● **Given request**
Lay out every line of the material below as a Markdown table with the columns Row and Line, numbering the rows and skipping blank lines. Include only written text and omit anything visual.

--- Start ---

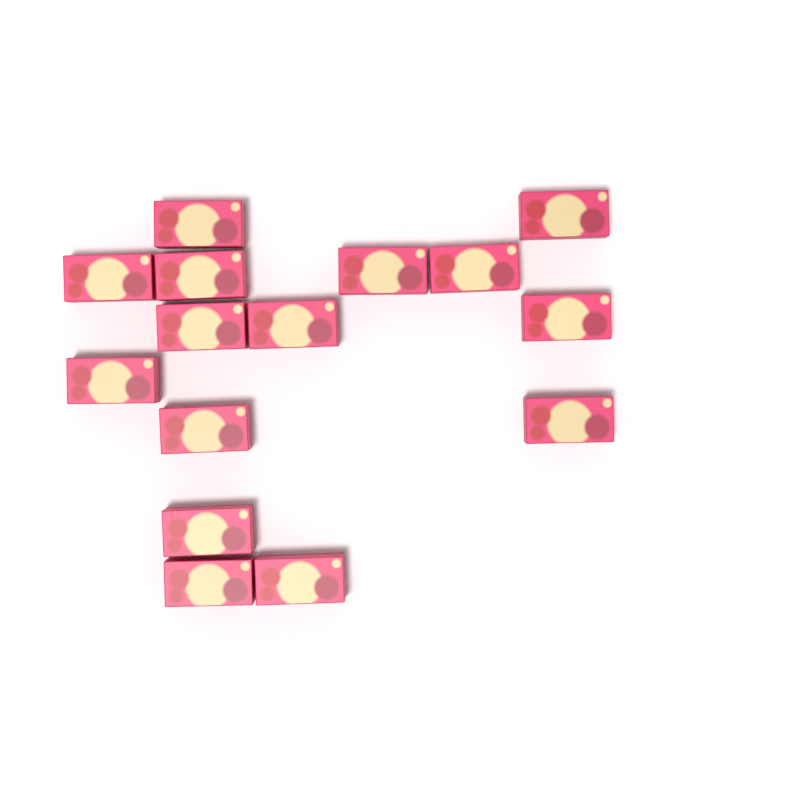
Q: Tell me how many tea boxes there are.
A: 15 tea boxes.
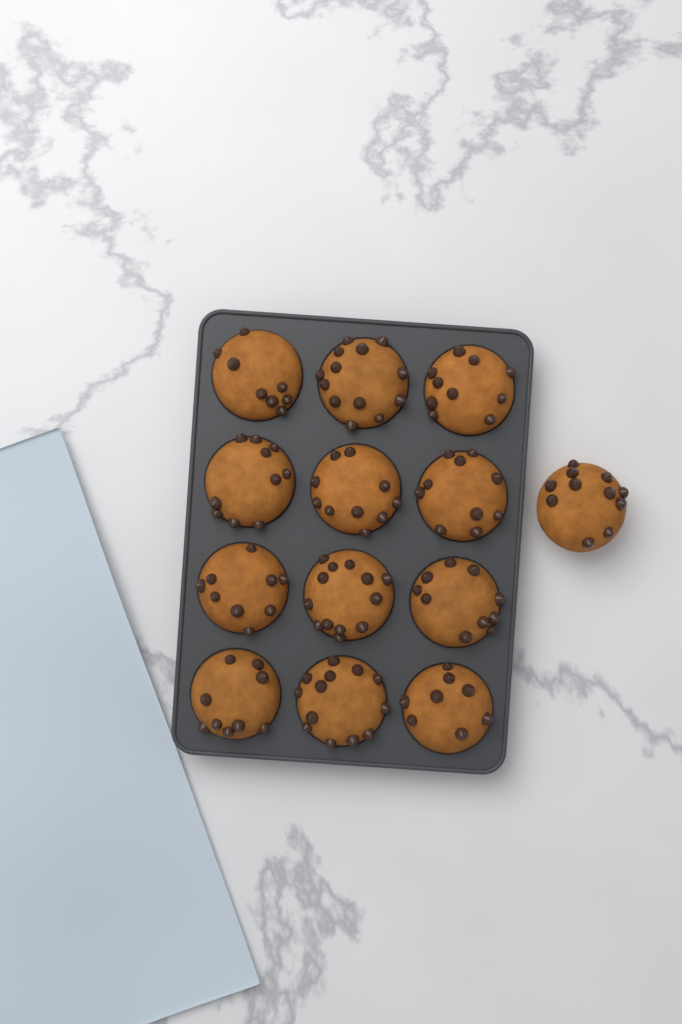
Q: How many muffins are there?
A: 13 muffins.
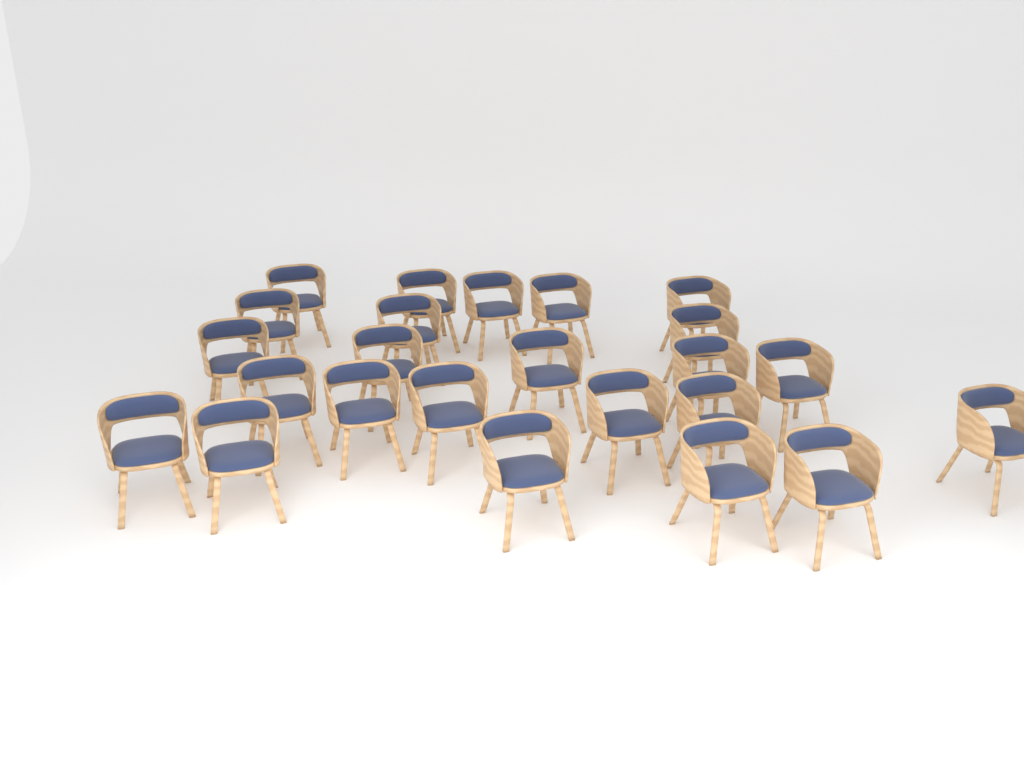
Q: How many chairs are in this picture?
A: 24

--- End ---

● **Correct answer**
| Row | Line |
|---|---|
| 1 | Q: Tell me how many tea boxes there are. |
| 2 | A: 15 tea boxes. |
| 3 | Q: How many muffins are there? |
| 4 | A: 13 muffins. |
| 5 | Q: How many chairs are in this picture? |
| 6 | A: 24 |